Copy out, from the entries below, each line that holds the string "dependent".

*** Exercise materials Section Begins ***

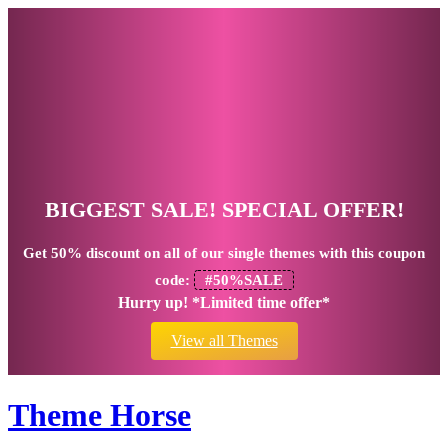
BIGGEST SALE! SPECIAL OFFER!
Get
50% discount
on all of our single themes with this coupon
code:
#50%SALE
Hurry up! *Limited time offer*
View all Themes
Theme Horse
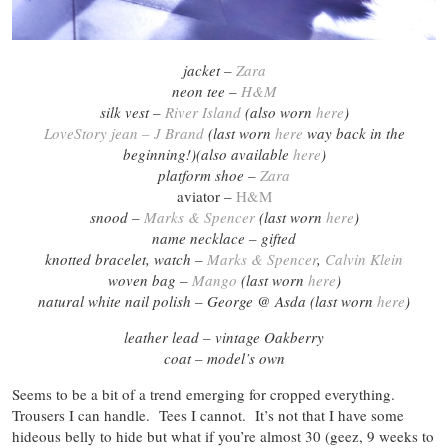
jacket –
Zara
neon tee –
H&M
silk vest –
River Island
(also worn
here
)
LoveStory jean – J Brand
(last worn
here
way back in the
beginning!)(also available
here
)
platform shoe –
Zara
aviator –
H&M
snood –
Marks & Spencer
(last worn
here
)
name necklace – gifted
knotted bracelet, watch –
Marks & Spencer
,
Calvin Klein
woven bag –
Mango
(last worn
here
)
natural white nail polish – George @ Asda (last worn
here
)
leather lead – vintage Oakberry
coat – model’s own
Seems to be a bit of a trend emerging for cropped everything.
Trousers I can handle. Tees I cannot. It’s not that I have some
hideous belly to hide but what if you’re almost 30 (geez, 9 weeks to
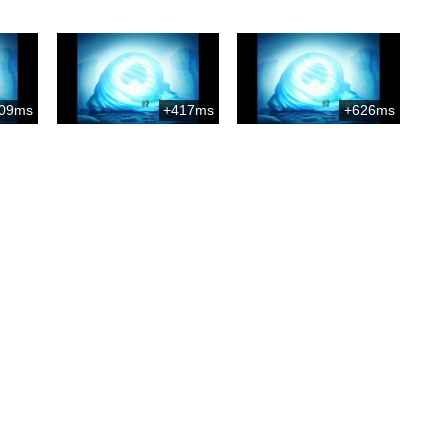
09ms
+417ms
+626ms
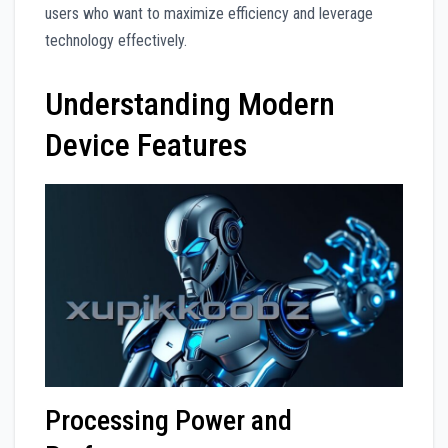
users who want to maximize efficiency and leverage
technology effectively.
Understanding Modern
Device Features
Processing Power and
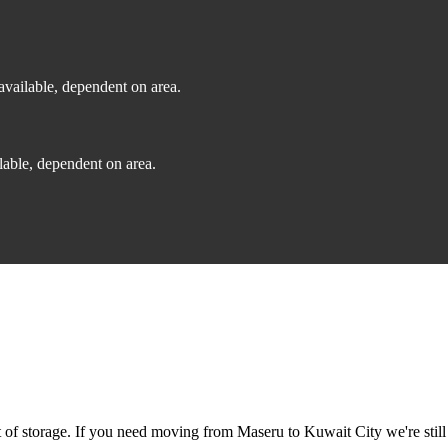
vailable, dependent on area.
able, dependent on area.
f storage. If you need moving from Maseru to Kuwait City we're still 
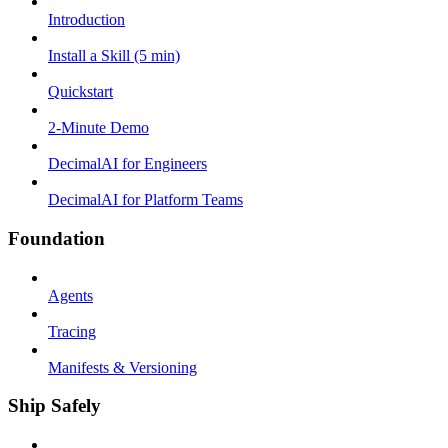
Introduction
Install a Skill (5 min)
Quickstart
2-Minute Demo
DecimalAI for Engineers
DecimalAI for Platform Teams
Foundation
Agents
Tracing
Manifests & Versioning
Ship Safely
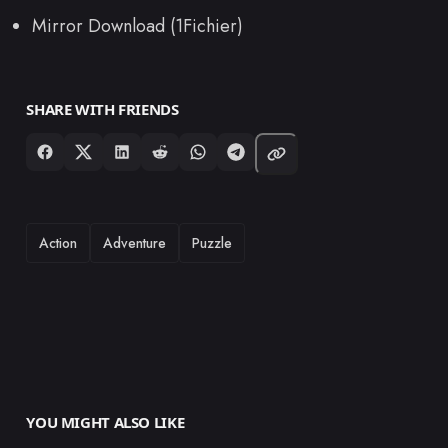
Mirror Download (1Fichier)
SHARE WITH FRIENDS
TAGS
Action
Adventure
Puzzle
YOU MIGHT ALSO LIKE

*** Exercise materials Section Ends ***

> **Answer area**:
vailable, dependent on area.
able, dependent on area.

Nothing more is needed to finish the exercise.